Monday, June 9, 2014

Pushing Seeds Into the Mud

The last five days have been about nothing but dirt, sweat, plants, and exhaustion.  It seems that every year, towards the end of May, all my months of careful garden planning turn to panic and chaos.  This time was only different in that the obstacles have upped their game a bit.
This year's trouble actually began last year with a broken tiller and lack of funds to replace it.  Granted, it was secondhand (to say the least) and a tad over 40 years old…..but still, broken!  Why?!  <---- sarcasm
Non-surprisingly, that issue did not correct itself over the winter.  After much angst and debate over what to do, it finally dawned on me to get in contact with the gentleman I bought the original tiller from.  As luck would have it, he happened to have another one for sale for an extremely reasonable price.   I swear it is even older than the first (and definitely looks it), but it runs like a charm.
In the meantime, we’d also run into trouble with a dramatically broken lawnmower (don’t ask), and I suppose the weedwacker was feeling left out, because it bit it, too.  And let me just say for the record, cutting the grass with a machete is incredibly stupid……but having the grass at such a height that the machete thing actually works?  Yeah, not fun.  Suffice it to say, there was a period of nearly three weeks that I couldn’t even see the garden beds, let alone get them ready for planting.

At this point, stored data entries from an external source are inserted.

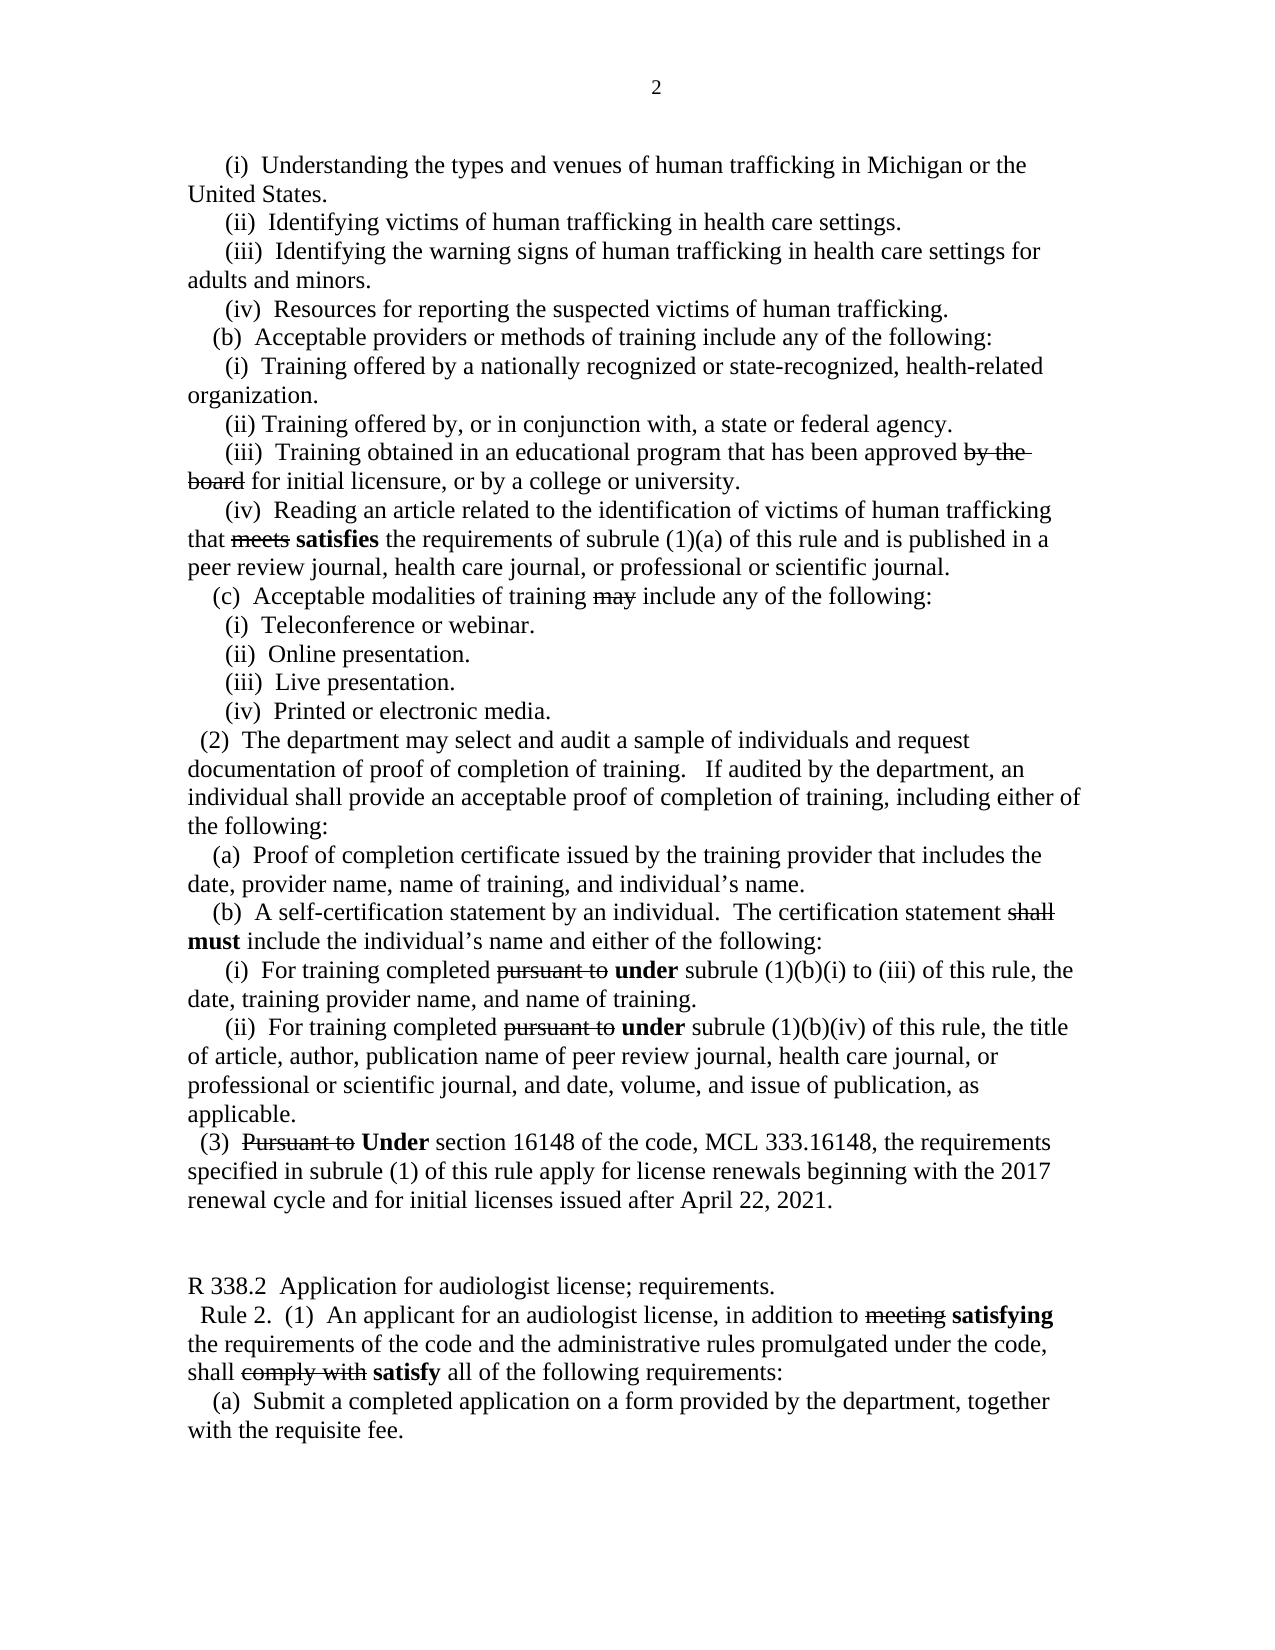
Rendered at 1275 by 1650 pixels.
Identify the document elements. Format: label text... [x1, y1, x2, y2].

text (ii) Identifying victims of human trafficking in health care settings. [187, 207, 1087, 236]
text (iv) Printed or electronic media. [187, 696, 1087, 725]
text (ii) Training offered by, or in conjunction with, a state or federal agency. [187, 409, 1087, 437]
text R 338.2 Application for audiologist license; requirements. [187, 1271, 1087, 1300]
text (ii) Online presentation. [187, 639, 1087, 667]
text (b) Acceptable providers or methods of training include any of the following: [187, 322, 1087, 351]
text (2) The department may select and audit a sample of individuals and request documentation of proof of completion of training. If audited by the department, an individual shall provide an acceptable proof of completion of training, including either of the following: [187, 725, 1087, 840]
text (b) A self-certification statement by an individual. The certification statement shall must include the individual’s name and either of the following: [187, 897, 1087, 955]
text (c) Acceptable modalities of training may include any of the following: [187, 581, 1087, 610]
text Rule 2. (1) An applicant for an audiologist license, in addition to meeting satisfying the requirements of the code and the administrative rules promulgated under the code, shall comply with satisfy all of the following requirements: [187, 1300, 1087, 1386]
text (a) Submit a completed application on a form provided by the department, together with the requisite fee. [187, 1386, 1087, 1444]
text (ii) For training completed pursuant to under subrule (1)(b)(iv) of this rule, the title of article, author, publication name of peer review journal, health care journal, or professional or scientific journal, and date, volume, and issue of publication, as applicable. [187, 1012, 1087, 1127]
text (iii) Training obtained in an educational program that has been approved by the board for initial licensure, or by a college or university. [187, 437, 1087, 495]
text (iv) Resources for reporting the suspected victims of human trafficking. [187, 294, 1087, 322]
text (i) Training offered by a nationally recognized or state-recognized, health-related organization. [187, 351, 1087, 409]
text (i) Teleconference or webinar. [187, 610, 1087, 639]
text (i) For training completed pursuant to under subrule (1)(b)(i) to (iii) of this rule, the date, training provider name, and name of training. [187, 955, 1087, 1012]
text (i) Understanding the types and venues of human trafficking in Michigan or the United States. [187, 150, 1087, 207]
text (iii) Live presentation. [187, 667, 1087, 696]
text (iv) Reading an article related to the identification of victims of human trafficking that meets satisfies the requirements of subrule (1)(a) of this rule and is published in a peer review journal, health care journal, or professional or scientific journal. [187, 495, 1087, 581]
text (iii) Identifying the warning signs of human trafficking in health care settings for adults and minors. [187, 236, 1087, 294]
text (3) Pursuant to Under section 16148 of the code, MCL 333.16148, the requirements specified in subrule (1) of this rule apply for license renewals beginning with the 2017 renewal cycle and for initial licenses issued after April 22, 2021. [187, 1127, 1087, 1214]
text (a) Proof of completion certificate issued by the training provider that includes the date, provider name, name of training, and individual’s name. [187, 840, 1087, 897]
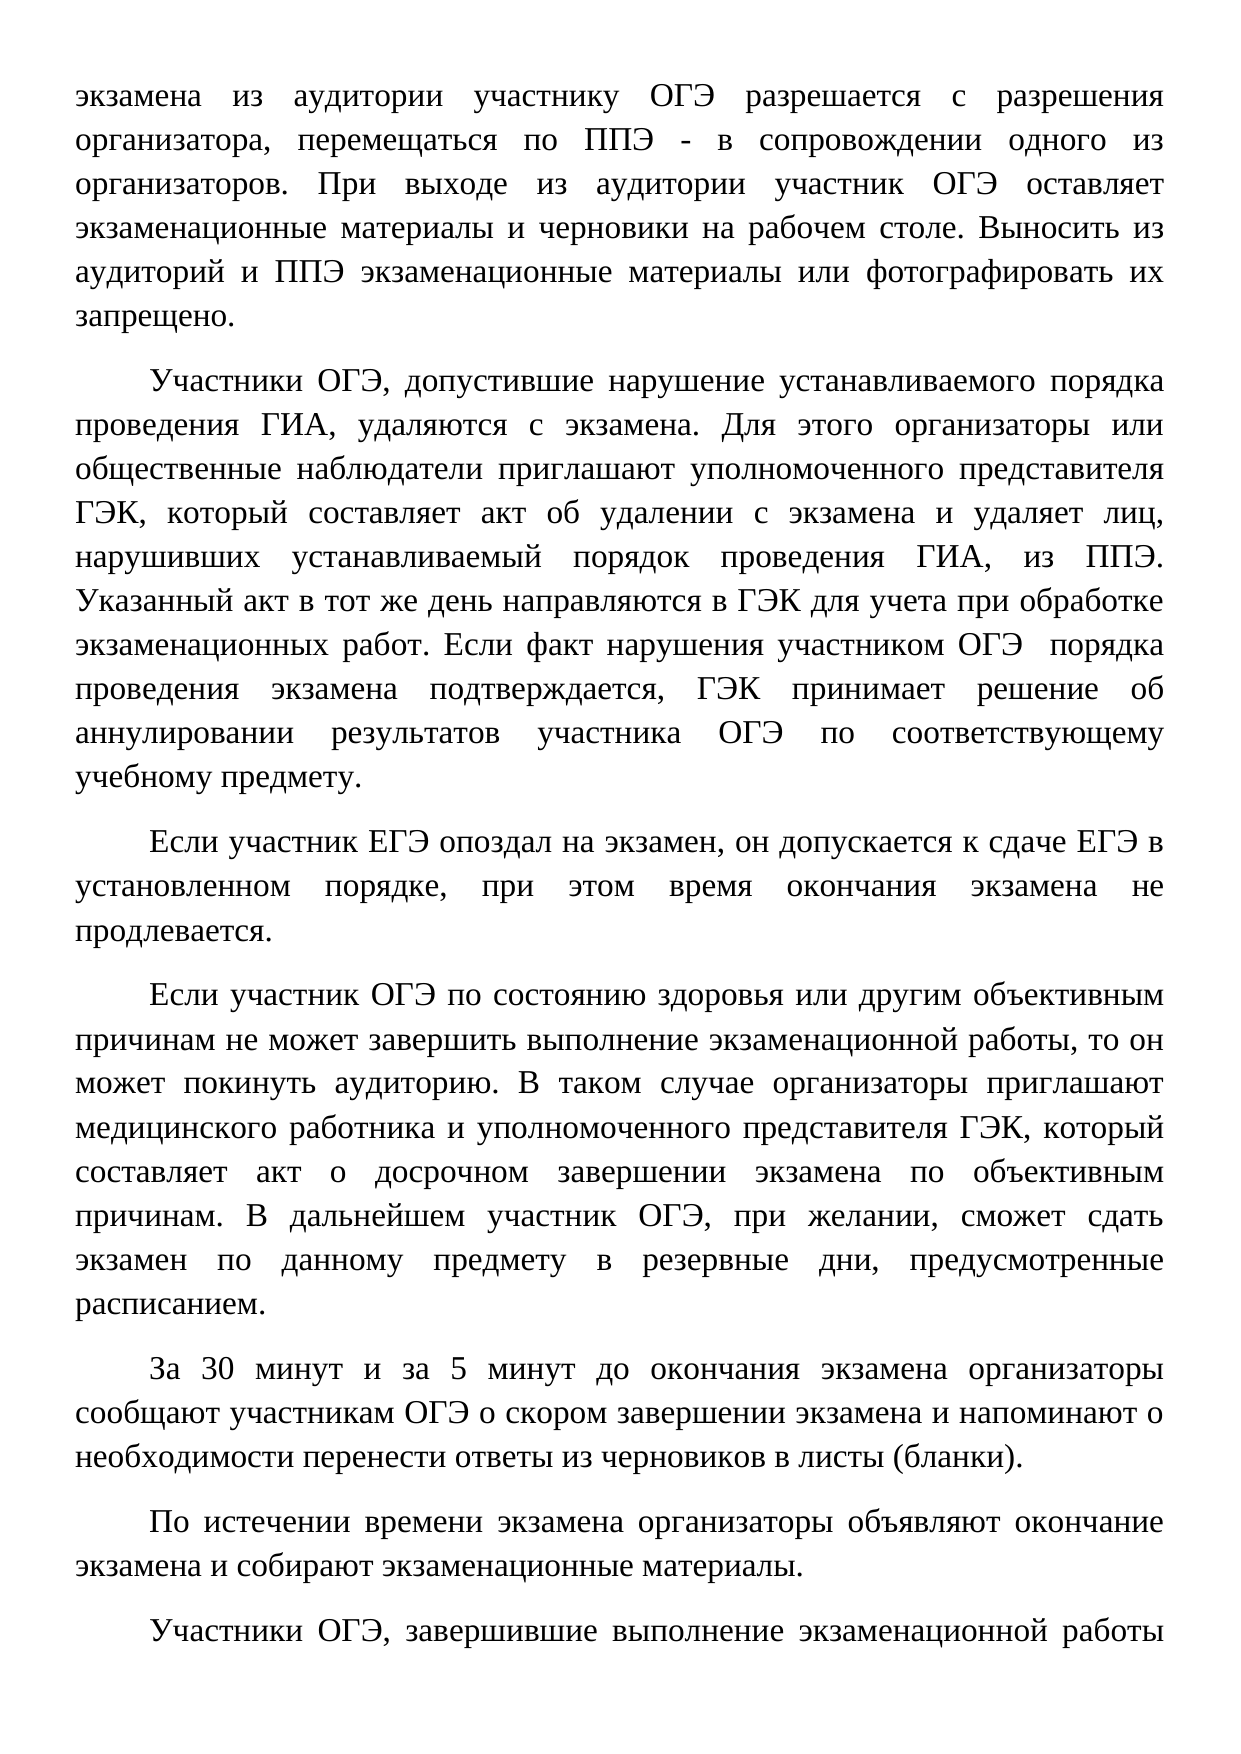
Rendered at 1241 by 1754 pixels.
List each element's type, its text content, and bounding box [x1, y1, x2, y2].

text Если участник ОГЭ по состоянию здоровья или другим объективным причинам не может завершить выполнение экзаменационной работы, то он может покинуть аудиторию. В таком случае организаторы приглашают медицинского работника и уполномоченного представителя ГЭК, который составляет акт о досрочном завершении экзамена по объективным причинам. В дальнейшем участник ОГЭ, при желании, сможет сдать экзамен по данному предмету в резервные дни, предусмотренные расписанием. [75, 975, 1165, 1321]
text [75, 75, 1165, 334]
text Участники ОГЭ, допустившие нарушение устанавливаемого порядка проведения ГИА, удаляются с экзамена. Для этого организаторы или общественные наблюдатели приглашают уполномоченного представителя ГЭК, который составляет акт об удалении с экзамена и удаляет лиц, нарушивших устанавливаемый порядок проведения ГИА, из ППЭ. Указанный акт в тот же день направляются в ГЭК для учета при обработке экзаменационных работ. Если факт нарушения участником ОГЭ порядка проведения экзамена подтверждается, ГЭК принимает решение об аннулировании результатов участника ОГЭ по соответствующему учебному предмету. [75, 360, 1165, 795]
text За 30 минут и за 5 минут до окончания экзамена организаторы сообщают участникам ОГЭ о скором завершении экзамена и напоминают о необходимости перенести ответы из черновиков в листы (бланки). [75, 1348, 1165, 1474]
text Если участник ЕГЭ опоздал на экзамен, он допускается к сдаче ЕГЭ в установленном порядке, при этом время окончания экзамена не продлевается. [75, 822, 1165, 948]
text По истечении времени экзамена организаторы объявляют окончание экзамена и собирают экзаменационные материалы. [75, 1501, 1165, 1583]
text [75, 1610, 1165, 1648]
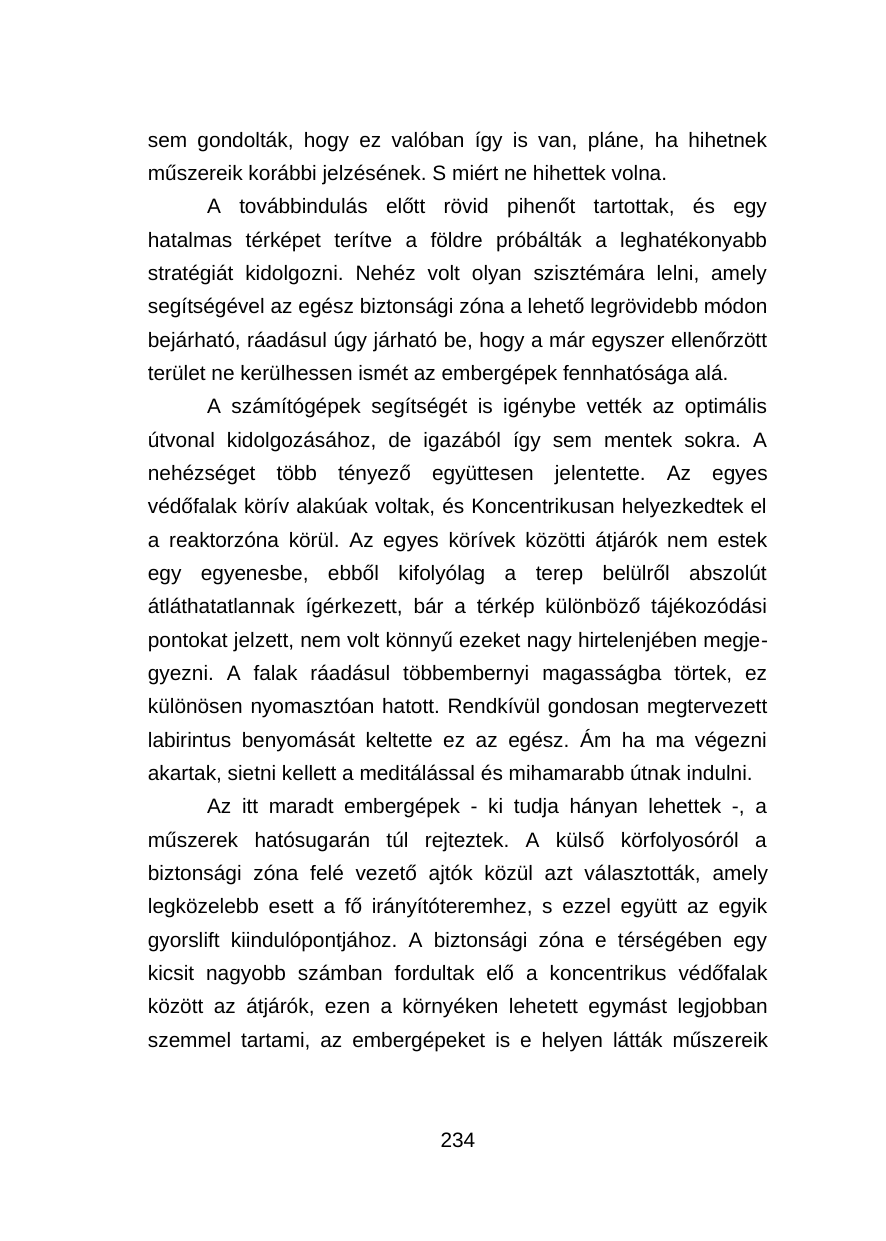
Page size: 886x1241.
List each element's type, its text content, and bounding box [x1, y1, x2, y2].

text A számítógépek segítségét is igénybe vették az optimális útvonal kidolgozásához, de igazából így sem mentek sokra. A nehézséget több tényező együttesen jelentette. Az egyes védőfalak körív alakúak voltak, és Koncentrikusan helyezkedtek el a reaktorzóna körül. Az egyes körívek közötti átjárók nem estek egy egyenesbe, ebből kifolyólag a terep belülről abszolút átláthatatlannak ígérkezett, bár a térkép különböző tájékozódási pontokat jelzett, nem volt könnyű ezeket nagy hirtelenjében megjegyezni. A falak ráadásul többembernyi magasságba törtek, ez különösen nyomasztóan hatott. Rendkívül gondosan megtervezett labirintus benyomását keltette ez az egész. Ám ha ma végezni akartak, sietni kellett a meditálással és mihamarabb útnak indulni. [148, 385, 768, 785]
text A továbbindulás előtt rövid pihenőt tartottak, és egy hatalmas térképet terítve a földre próbálták a leghatékonyabb stratégiát kidolgozni. Nehéz volt olyan szisztémára lelni, amely segítségével az egész biztonsági zóna a lehető legrövidebb módon bejárható, ráadásul úgy járható be, hogy a már egyszer ellenőrzött terület ne kerülhessen ismét az embergépek fennhatósága alá. [148, 185, 768, 385]
text A megszokott procedúra következett. A folyosóra kilépve legelőszőr a továbbjutást jelző nyolc ajtó vezérlőrendszerét blokkolták. Ez a biztonságot jelentő beavatkozás igen fárasztónak és hosszadalmasnak bizonyult, hiszen végig kellett gyalogolni a közel három kilométer hosszú külső körfolyosón. A gyorsabb haladás végett két csapatra oszlottak, egyik jobbra, másik balra haladva indult el, hogy aztán szembetalálkozzanak, és egymás munkáját ellenőrizve visszajussanak a kiindulási ponthoz. A két gyorslift vezérlését végző rendszert is kiiktatták. Ezután láttak neki az aprómunka elvégzésének: az irányítóházhoz tartozó valamennyi helyiséget felkeresték, ellenőrizték az egyes reaktorok alacsonyabb rendű irányítását ellátó rendszereket, minden egyes mechanikus- és elektronikus eszközt, egyiket a másik után. Minden érintetlennek látszott, a kontrollprogramok a várt eredményeket hozták. Nem volt ez másként a különböző raktárhelyiségekben sem, szemmel láthatólag hosszú hetek óta nem járt erre senki. Szemmel láthatólag. Még a legoptimistábbak sem gondolták, hogy ez valóban így is van, pláne, ha hihetnek műszereik korábbi jelzésének. S miért ne hihettek volna. [148, 118, 768, 185]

But now it’s all FINALLY coming together and nearly everything is planted.  I’m mostly going with what has become standard for my garden:  purple beans, black tomatoes, white cucumbers, mini peppers and more herbs than I can actually find room to plant.  I am also trying winter squash and mini watermelons for the first time this year, so *fingers crossed*
All in all, it’s been a fairly normal (well, my normal anyway) start to the gardening season.  Chaos, angst, dirt-stained fingernails, scratches, scrapes, bruises, and insect bites are pretty much always to be expected.  But all of that is eclipsed by the sheer joy of lots and lots of plants, rocks, wildlife, and thoughts of the bounty still to come from all this hard work.
Now, I don’t suppose there’s any possibility I could hibernate until harvest time?